“If it is so easy, why is there is more money in developing zero day exploits for Windows than OSX?”
A common claim made by security researchers and commentators is that Windows exploits are more prevalent because the operating system has a higher installed user base. A claim made by other commentators, usually the sort that lurk at the bottom of comment threads, is that Windows exploits are more common because they are simple to create due to the Windows security model (usually expressed with an expletive and multiple exclamation marks).
We know that there is a thriving underground market for exploits – which lead me to wonder if perhaps the value of an exploit on the black market might provide some sort of measure of the difficulty of creating the exploit and the desirability of the exploit.
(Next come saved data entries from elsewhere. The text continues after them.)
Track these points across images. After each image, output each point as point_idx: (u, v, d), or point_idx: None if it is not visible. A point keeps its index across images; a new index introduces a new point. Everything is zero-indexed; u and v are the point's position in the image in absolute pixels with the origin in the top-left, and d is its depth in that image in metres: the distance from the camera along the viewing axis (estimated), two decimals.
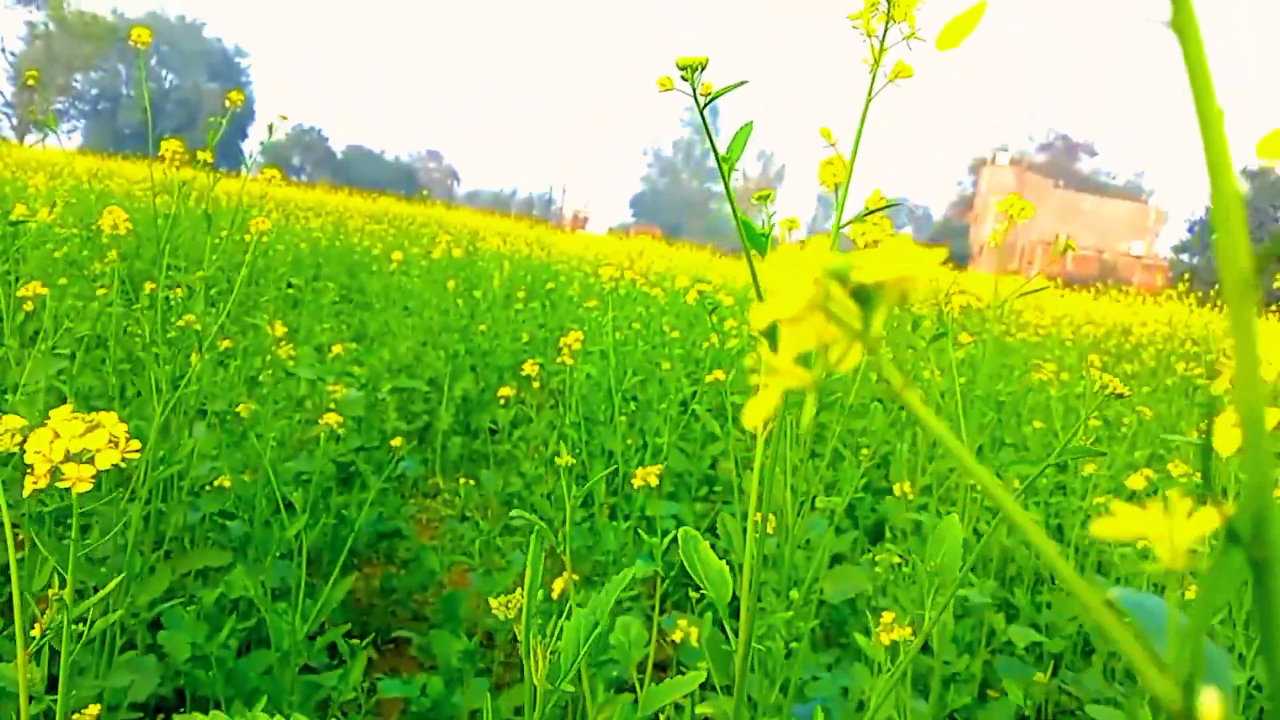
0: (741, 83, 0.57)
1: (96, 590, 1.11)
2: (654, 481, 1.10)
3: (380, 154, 64.13)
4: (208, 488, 1.90)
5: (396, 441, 1.79)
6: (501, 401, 2.62)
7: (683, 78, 0.58)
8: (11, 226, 1.81)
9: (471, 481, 2.38)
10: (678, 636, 1.17)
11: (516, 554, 2.07)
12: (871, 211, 0.59)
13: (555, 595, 1.44)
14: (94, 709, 0.85)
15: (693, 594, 1.02)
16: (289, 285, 5.36)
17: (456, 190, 66.14)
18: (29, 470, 0.47)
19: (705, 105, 0.58)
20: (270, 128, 1.52)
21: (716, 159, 0.57)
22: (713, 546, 0.89)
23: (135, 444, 0.49)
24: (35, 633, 0.88)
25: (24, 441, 0.58)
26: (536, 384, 2.49)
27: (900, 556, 1.27)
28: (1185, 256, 39.10)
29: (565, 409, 2.36)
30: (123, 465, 0.48)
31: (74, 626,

The supposition being that an undesirable exploit would be cheap and a desirable exploit more valuable.
A few tweets exchanged on this issue with Charlie Miller ( http://twitter.com/0xcharlie ) and Ed Bott ( http://twitter.com/edbott ) lead me to this Forbes article (http://www.forbes.com/sites/andygreenberg/2012/03/23/shopping-for-zero-days-an-price-list-for-hackers-secret-software-exploits/ ). This article that provides approximate pricing for different types of exploits. It’s worth checking out in its entirety.
Without an insane level of security knowledge about the Windows and OSX operating systems, it’s very difficult to determine which platform is more resistant to the development of exploit code. However, you can take a few guesses if you accept the following assumptions:
- Assumption 1: If developing exploits for a specific operating system was a straight forward simple affair – that is that it required relatively little skill – the value of those exploits would be low. Why? Because the market would be flooded. A corollary of this is that if the knowledge required developing an exploit for a specific operating system high, the market value of those exploits would be high. The harder it is, the fewer exploits that are available. In general, the rarer something is, the more valuable it is (there are exceptions to this, but here we’re trying to compare Oranges to Oranges)
- Assumption 2: That an exploit’s value is related to how widespread its impact is. An exploit that can impact a million systems is worth more than an exploit that can impact one hundred systems.
- Assumption 3: That an exploit’s value is also related to what the exploit does. Remote elevation of privilege is obviously worth more than an exploit that must be run locally that might lead to data disclosure. If you accept those assumptions, you can create a basic equation that suggests that:
Value of Exploit = (Difficulty to create exploit) * (Impact of exploit) * (Severity of exploit)
According to the Forbes article, iOS exploits are the most valuable. This is interesting because Android is more widely deployed than iOS. If you accept the above assumptions, you can conclude that developing exploits for Android is less difficult than developing exploits for iOS and that the difference in value is because one is substantially harder than the other, even though the other has a wider impact.
At present it appears that the reward for developing exploits for OSX is substantially lower than that of developing exploits for Windows. Although the Forbes table doesn’t tell us directly whether developing exploits for OSX is more or less difficult than developing exploits for Windows, we can perhaps conclude the following: If developing exploits for OSX was insanely difficult, one would assume that the asking price for those exploits would be substantially higher, even when you take into account the differences in market share. This would be for the same reason that iOS exploits command more money, even though iOS trails Android in market share.
Now that one particular strain of OSX malware has achieved infamy, it will be interesting to see what happens to the value of OSX zero day exploits. Will it increase or decrease? Only time will tell (another way of saying “stuffed if I know”).